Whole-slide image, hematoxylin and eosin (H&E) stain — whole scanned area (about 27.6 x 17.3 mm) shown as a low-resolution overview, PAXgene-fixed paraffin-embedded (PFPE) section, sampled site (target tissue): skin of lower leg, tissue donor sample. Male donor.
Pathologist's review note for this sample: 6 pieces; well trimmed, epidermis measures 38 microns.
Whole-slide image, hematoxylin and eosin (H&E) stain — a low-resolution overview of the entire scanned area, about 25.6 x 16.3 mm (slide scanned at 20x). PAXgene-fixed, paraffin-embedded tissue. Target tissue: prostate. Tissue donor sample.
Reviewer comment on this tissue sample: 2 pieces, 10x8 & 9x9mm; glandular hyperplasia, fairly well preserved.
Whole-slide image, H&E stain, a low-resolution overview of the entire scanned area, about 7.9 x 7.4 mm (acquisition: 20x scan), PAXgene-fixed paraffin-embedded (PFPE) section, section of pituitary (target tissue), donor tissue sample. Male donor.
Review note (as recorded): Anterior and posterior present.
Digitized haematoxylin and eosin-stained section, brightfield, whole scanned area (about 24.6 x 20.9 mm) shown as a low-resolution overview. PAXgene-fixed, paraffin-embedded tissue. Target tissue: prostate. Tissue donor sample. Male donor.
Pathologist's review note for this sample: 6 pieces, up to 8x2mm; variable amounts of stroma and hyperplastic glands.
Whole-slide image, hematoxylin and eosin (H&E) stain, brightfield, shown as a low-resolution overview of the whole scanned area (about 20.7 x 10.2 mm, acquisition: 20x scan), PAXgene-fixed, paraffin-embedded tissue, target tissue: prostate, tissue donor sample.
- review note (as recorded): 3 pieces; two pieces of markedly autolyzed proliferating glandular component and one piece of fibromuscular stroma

▶ Work item
Please transcribe each of the entries, exactly as written.

▶ Finished exercise
Whole-slide image, hematoxylin and eosin (H&E) stain — whole scanned area (about 27.6 x 17.3 mm) shown as a low-resolution overview, PAXgene-fixed paraffin-embedded (PFPE) section, sampled site (target tissue): skin of lower leg, tissue donor sample. Male donor.
Pathologist's review note for this sample: 6 pieces; well trimmed, epidermis measures 38 microns.
Whole-slide image, hematoxylin and eosin (H&E) stain — a low-resolution overview of the entire scanned area, about 25.6 x 16.3 mm (slide scanned at 20x). PAXgene-fixed, paraffin-embedded tissue. Target tissue: prostate. Tissue donor sample.
Reviewer comment on this tissue sample: 2 pieces, 10x8 & 9x9mm; glandular hyperplasia, fairly well preserved.
Whole-slide image, H&E stain, a low-resolution overview of the entire scanned area, about 7.9 x 7.4 mm (acquisition: 20x scan), PAXgene-fixed paraffin-embedded (PFPE) section, section of pituitary (target tissue), donor tissue sample. Male donor.
Review note (as recorded): Anterior and posterior present.
Digitized haematoxylin and eosin-stained section, brightfield, whole scanned area (about 24.6 x 20.9 mm) shown as a low-resolution overview. PAXgene-fixed, paraffin-embedded tissue. Target tissue: prostate. Tissue donor sample. Male donor.
Pathologist's review note for this sample: 6 pieces, up to 8x2mm; variable amounts of stroma and hyperplastic glands.
Whole-slide image, hematoxylin and eosin (H&E) stain, brightfield, shown as a low-resolution overview of the whole scanned area (about 20.7 x 10.2 mm, acquisition: 20x scan), PAXgene-fixed, paraffin-embedded tissue, target tissue: prostate, tissue donor sample.
- review note (as recorded): 3 pieces; two pieces of markedly autolyzed proliferating glandular component and one piece of fibromuscular stroma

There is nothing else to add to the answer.